* [Supplied entries]:
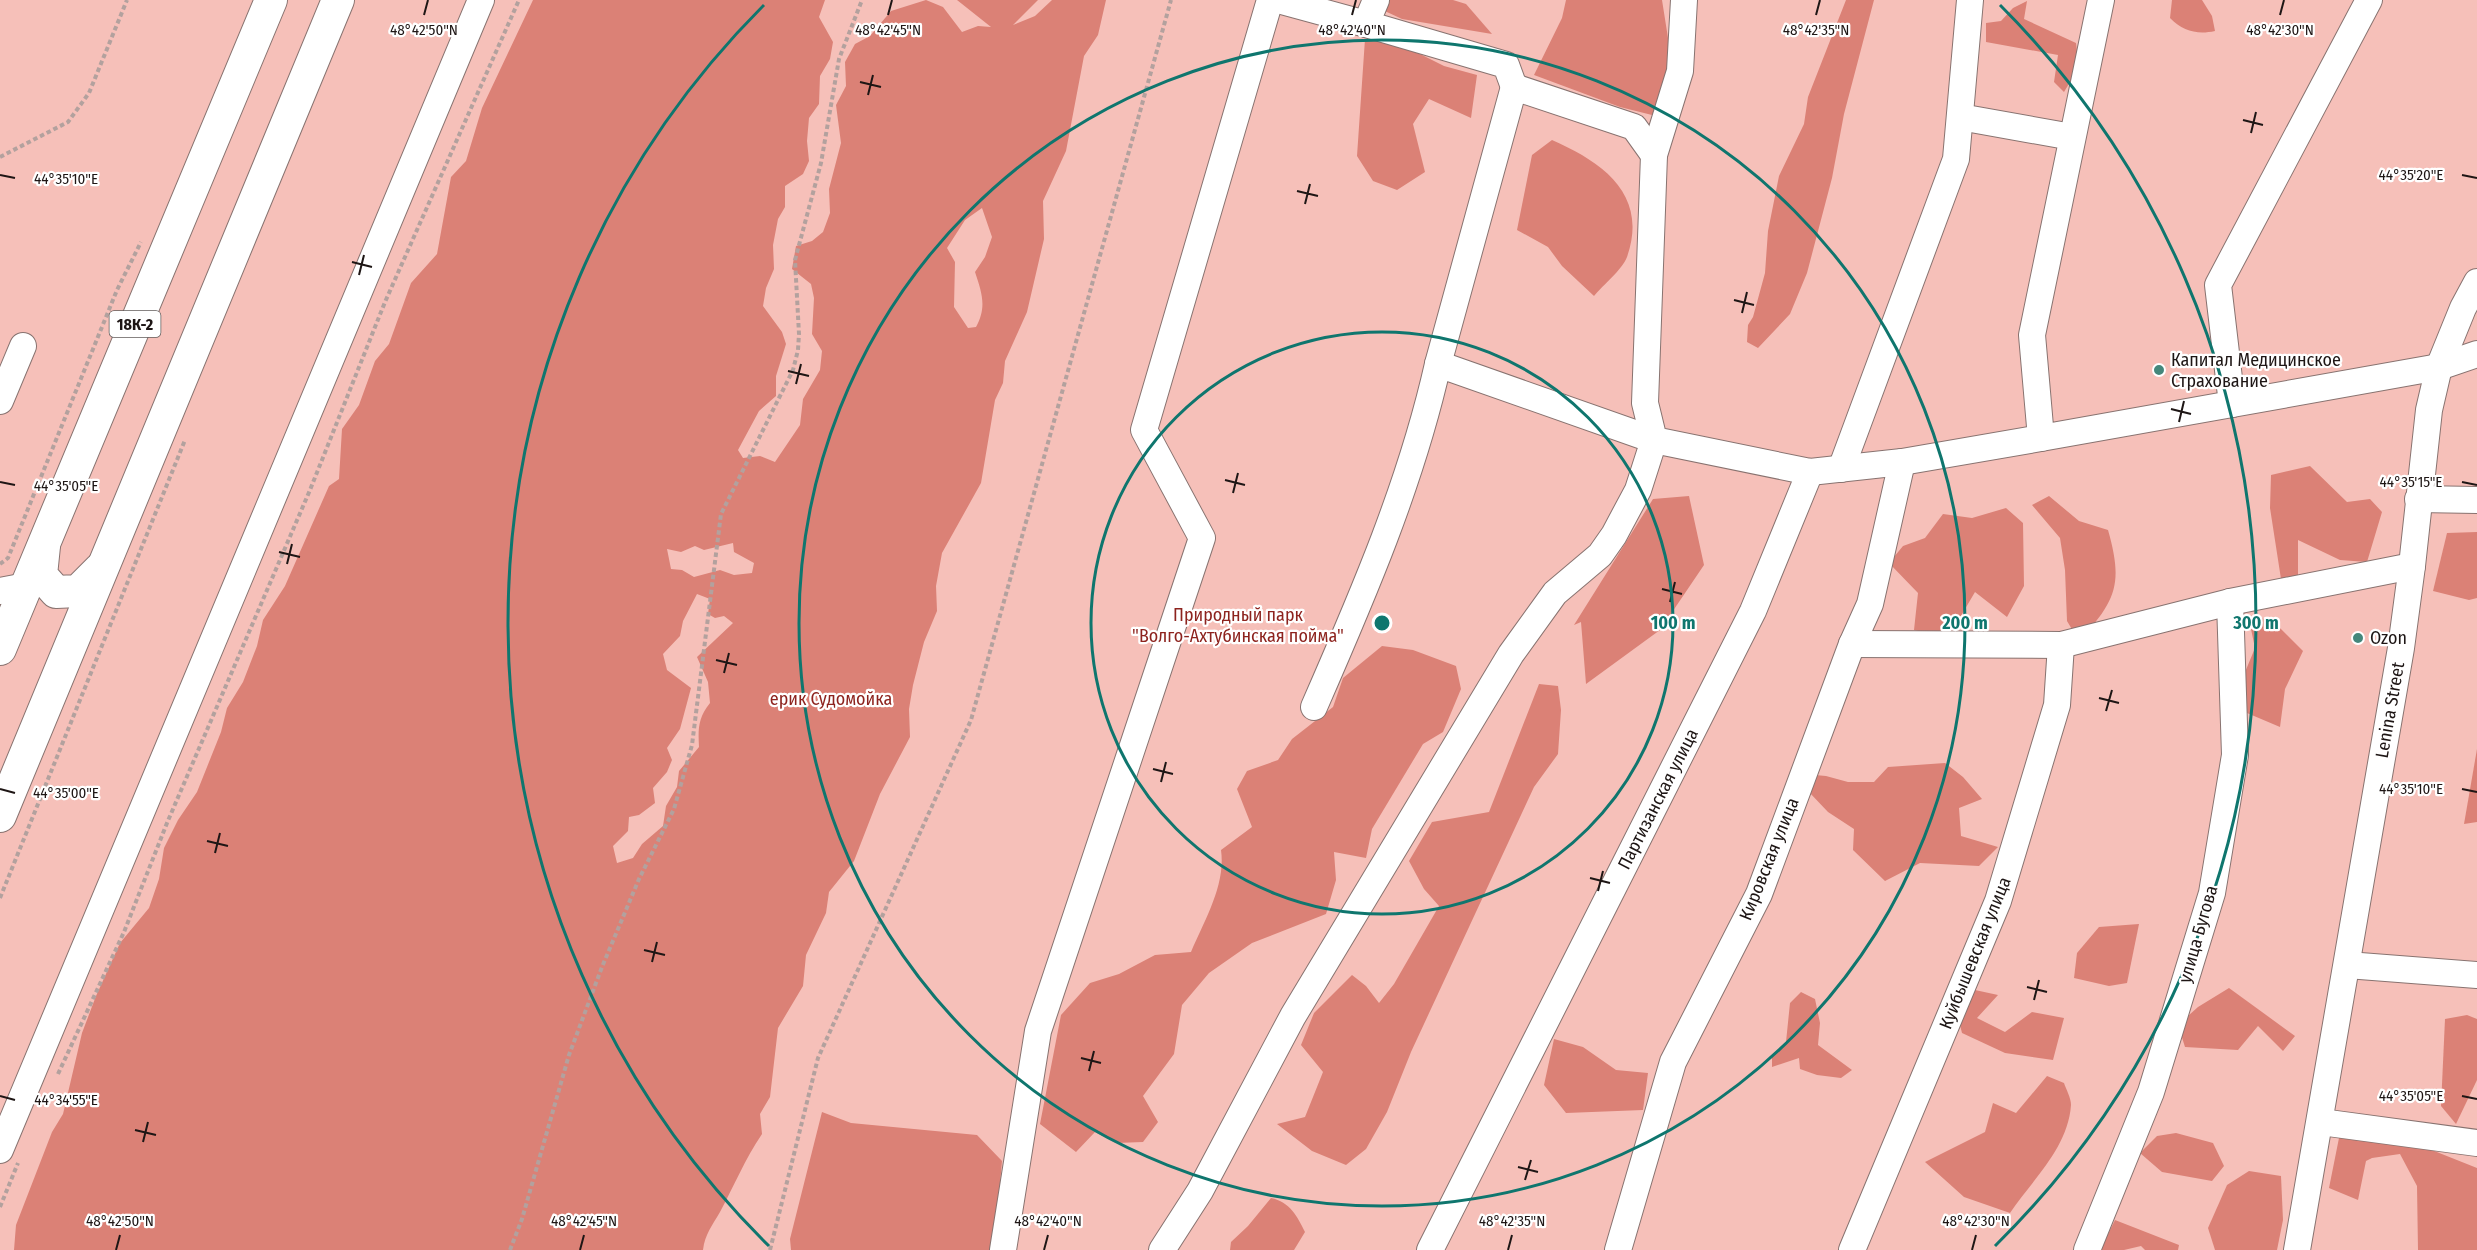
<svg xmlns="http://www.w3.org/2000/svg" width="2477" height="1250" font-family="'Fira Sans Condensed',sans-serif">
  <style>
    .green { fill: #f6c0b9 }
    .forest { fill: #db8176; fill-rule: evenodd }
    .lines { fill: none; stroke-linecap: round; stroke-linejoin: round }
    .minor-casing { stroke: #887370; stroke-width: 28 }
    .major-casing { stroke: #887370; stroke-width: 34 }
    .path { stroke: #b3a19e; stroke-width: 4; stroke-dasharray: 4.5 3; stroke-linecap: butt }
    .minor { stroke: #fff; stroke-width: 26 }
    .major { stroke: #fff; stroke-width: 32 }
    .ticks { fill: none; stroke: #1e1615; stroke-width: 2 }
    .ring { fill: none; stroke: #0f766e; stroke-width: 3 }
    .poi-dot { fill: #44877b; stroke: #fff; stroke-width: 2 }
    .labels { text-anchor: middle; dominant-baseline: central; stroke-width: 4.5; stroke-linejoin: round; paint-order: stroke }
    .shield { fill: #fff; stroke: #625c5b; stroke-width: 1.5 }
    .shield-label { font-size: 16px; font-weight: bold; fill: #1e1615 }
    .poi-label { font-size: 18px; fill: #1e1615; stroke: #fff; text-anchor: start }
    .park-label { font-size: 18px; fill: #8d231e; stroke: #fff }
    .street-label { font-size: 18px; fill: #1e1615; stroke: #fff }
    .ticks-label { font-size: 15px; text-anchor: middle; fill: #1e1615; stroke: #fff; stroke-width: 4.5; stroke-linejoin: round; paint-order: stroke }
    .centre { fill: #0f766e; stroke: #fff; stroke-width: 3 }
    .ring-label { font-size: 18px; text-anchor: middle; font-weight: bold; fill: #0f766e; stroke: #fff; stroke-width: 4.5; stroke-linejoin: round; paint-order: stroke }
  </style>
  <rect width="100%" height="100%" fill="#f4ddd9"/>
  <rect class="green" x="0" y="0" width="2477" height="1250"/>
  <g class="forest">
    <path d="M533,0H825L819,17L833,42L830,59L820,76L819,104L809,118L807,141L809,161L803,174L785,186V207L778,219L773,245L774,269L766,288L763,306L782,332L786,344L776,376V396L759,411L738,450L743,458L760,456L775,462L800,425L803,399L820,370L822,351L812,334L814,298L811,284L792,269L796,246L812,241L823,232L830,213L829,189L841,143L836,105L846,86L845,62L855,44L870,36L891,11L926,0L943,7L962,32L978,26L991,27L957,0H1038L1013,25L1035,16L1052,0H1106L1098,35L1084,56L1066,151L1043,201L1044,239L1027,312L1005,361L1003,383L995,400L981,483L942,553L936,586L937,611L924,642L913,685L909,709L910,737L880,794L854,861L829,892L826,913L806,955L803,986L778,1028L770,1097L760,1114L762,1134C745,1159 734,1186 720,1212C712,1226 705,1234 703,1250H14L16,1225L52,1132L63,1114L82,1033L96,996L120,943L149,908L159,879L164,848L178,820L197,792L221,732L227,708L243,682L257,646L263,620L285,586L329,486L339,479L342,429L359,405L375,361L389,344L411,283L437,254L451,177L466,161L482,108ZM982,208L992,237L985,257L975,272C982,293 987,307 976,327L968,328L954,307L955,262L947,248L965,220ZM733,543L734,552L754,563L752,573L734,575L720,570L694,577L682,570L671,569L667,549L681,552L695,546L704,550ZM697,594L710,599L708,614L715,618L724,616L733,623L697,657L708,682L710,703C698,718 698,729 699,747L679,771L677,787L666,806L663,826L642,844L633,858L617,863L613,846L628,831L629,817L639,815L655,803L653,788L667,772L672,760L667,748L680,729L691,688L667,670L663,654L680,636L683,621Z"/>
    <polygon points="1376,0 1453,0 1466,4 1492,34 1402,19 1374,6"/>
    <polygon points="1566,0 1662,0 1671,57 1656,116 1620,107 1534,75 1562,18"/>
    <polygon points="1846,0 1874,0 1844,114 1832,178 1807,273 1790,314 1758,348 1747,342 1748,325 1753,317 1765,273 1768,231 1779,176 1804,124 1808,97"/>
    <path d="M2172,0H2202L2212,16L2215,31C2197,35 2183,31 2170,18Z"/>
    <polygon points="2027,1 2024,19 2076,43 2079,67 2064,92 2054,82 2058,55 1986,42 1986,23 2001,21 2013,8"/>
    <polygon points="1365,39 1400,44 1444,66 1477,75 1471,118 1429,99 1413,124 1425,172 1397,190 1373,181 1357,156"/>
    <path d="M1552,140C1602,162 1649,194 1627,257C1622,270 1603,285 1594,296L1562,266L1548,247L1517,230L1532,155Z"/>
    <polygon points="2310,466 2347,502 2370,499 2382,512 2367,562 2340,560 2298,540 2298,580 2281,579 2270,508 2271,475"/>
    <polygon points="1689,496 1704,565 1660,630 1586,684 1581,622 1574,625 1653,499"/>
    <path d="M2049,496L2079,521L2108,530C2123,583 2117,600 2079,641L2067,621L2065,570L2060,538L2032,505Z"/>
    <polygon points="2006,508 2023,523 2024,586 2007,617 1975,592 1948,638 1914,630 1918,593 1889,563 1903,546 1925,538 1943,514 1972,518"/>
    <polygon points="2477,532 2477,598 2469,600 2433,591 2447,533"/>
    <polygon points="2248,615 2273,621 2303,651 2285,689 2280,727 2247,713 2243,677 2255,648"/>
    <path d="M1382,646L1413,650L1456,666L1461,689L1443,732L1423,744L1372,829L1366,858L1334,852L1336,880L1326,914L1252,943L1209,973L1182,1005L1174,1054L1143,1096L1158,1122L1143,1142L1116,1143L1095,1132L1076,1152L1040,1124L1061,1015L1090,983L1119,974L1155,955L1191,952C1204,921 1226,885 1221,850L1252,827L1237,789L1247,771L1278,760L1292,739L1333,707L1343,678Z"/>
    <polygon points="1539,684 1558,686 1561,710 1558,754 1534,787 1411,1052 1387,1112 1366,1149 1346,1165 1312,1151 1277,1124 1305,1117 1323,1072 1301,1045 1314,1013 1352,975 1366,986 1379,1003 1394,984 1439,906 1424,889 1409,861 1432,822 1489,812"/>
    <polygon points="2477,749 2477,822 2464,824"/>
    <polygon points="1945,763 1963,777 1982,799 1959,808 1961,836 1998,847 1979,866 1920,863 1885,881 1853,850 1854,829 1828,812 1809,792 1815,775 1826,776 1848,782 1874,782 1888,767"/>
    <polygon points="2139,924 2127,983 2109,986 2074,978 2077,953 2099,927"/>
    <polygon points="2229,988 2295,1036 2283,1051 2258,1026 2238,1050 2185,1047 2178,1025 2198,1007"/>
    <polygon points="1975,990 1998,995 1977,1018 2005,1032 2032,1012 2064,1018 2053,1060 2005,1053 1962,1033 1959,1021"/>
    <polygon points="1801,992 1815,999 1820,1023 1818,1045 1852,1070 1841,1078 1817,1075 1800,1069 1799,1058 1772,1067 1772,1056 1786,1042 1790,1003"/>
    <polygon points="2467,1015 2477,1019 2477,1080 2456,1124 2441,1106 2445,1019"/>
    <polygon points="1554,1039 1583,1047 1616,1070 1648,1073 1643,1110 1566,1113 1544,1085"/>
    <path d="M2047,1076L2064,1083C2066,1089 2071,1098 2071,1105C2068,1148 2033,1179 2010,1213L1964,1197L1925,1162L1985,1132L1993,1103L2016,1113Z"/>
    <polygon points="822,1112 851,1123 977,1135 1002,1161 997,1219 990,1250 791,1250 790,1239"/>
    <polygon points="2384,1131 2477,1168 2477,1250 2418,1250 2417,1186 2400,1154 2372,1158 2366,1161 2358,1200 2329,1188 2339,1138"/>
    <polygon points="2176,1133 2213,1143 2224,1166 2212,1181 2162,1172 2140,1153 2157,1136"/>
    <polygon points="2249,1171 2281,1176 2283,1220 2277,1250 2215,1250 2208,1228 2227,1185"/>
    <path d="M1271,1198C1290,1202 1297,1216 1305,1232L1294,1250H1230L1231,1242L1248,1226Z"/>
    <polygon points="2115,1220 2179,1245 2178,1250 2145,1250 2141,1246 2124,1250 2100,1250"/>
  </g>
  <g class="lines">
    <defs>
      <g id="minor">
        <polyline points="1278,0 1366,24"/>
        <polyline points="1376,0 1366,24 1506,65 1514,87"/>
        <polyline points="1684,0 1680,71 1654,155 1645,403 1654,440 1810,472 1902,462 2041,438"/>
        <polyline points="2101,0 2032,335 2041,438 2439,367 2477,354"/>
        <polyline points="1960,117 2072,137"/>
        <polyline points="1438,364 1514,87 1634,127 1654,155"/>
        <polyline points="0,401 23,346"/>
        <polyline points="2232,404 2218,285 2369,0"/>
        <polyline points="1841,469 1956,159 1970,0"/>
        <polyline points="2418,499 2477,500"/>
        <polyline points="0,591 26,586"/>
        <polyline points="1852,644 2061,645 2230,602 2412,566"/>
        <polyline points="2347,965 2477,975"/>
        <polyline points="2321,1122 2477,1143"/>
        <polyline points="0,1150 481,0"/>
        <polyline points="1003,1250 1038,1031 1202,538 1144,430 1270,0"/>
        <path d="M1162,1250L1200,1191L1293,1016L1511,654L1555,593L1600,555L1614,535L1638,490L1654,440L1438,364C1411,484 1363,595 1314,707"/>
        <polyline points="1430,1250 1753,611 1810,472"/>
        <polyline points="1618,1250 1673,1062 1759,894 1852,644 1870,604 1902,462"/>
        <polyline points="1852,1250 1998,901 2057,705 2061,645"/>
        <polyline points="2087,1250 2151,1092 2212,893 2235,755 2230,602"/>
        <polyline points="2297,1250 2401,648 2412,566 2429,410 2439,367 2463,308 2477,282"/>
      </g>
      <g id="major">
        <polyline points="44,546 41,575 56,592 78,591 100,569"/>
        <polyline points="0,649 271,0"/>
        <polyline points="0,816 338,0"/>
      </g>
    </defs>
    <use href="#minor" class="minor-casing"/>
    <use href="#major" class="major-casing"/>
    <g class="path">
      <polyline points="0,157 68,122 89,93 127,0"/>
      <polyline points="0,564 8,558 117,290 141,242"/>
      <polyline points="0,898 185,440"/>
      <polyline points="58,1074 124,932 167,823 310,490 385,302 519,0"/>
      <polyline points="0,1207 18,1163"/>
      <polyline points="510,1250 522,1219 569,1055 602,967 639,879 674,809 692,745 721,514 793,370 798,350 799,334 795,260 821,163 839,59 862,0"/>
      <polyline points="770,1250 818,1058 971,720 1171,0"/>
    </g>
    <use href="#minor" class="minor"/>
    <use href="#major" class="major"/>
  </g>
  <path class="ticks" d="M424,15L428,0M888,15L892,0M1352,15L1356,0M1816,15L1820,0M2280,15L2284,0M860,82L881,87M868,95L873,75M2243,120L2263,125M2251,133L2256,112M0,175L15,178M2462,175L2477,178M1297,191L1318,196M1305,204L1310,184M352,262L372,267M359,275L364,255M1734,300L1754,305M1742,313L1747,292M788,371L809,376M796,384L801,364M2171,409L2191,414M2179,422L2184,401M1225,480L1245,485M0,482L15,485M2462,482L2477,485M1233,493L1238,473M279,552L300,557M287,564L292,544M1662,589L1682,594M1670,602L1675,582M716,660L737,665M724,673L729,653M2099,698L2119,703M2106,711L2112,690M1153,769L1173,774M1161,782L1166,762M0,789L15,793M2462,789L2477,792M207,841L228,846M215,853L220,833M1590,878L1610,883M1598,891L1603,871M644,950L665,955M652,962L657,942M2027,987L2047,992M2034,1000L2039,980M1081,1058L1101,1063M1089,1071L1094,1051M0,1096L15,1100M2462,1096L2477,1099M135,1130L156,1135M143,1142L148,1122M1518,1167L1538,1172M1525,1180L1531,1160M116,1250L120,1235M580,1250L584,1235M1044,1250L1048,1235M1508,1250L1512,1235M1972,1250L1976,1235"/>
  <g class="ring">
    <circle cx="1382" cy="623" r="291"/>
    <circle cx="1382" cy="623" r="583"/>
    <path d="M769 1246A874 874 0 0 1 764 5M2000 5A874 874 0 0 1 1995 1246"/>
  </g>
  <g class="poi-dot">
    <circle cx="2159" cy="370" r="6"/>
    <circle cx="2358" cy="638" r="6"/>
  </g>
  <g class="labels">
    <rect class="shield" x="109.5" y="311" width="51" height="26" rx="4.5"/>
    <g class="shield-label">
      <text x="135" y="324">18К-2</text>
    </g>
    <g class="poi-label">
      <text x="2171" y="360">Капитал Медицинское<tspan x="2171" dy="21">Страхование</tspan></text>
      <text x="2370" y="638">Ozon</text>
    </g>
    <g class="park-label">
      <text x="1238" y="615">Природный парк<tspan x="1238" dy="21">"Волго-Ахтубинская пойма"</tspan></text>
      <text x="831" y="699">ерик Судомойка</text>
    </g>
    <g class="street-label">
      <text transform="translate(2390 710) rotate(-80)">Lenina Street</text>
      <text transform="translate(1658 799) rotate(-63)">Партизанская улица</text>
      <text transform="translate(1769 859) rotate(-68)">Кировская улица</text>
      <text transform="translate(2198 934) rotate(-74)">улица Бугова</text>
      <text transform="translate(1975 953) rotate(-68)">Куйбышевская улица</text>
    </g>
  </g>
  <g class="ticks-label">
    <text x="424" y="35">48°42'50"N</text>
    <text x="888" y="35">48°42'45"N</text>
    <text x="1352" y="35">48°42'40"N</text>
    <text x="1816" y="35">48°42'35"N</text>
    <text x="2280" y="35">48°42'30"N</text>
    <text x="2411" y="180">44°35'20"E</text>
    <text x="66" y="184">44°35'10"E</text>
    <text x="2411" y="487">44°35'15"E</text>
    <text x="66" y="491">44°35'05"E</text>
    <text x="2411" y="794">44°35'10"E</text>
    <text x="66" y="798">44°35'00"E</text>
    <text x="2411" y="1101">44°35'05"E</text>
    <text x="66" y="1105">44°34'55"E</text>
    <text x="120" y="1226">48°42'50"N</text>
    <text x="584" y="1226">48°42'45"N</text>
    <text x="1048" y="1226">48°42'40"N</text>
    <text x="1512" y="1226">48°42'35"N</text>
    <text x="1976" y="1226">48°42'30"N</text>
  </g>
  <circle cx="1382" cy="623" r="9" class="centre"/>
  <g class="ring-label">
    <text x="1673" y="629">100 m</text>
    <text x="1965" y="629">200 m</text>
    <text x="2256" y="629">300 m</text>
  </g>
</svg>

* [What the task asks]: Copy out, exactly and alone, the lines of the entries above between the ones holding "#db8176; fill-rule: evenodd" and "none; stroke: #0f766e;", inclusive.

* [Task answer]:
    .forest { fill: #db8176; fill-rule: evenodd }
    .lines { fill: none; stroke-linecap: round; stroke-linejoin: round }
    .minor-casing { stroke: #887370; stroke-width: 28 }
    .major-casing { stroke: #887370; stroke-width: 34 }
    .path { stroke: #b3a19e; stroke-width: 4; stroke-dasharray: 4.5 3; stroke-linecap: butt }
    .minor { stroke: #fff; stroke-width: 26 }
    .major { stroke: #fff; stroke-width: 32 }
    .ticks { fill: none; stroke: #1e1615; stroke-width: 2 }
    .ring { fill: none; stroke: #0f766e; stroke-width: 3 }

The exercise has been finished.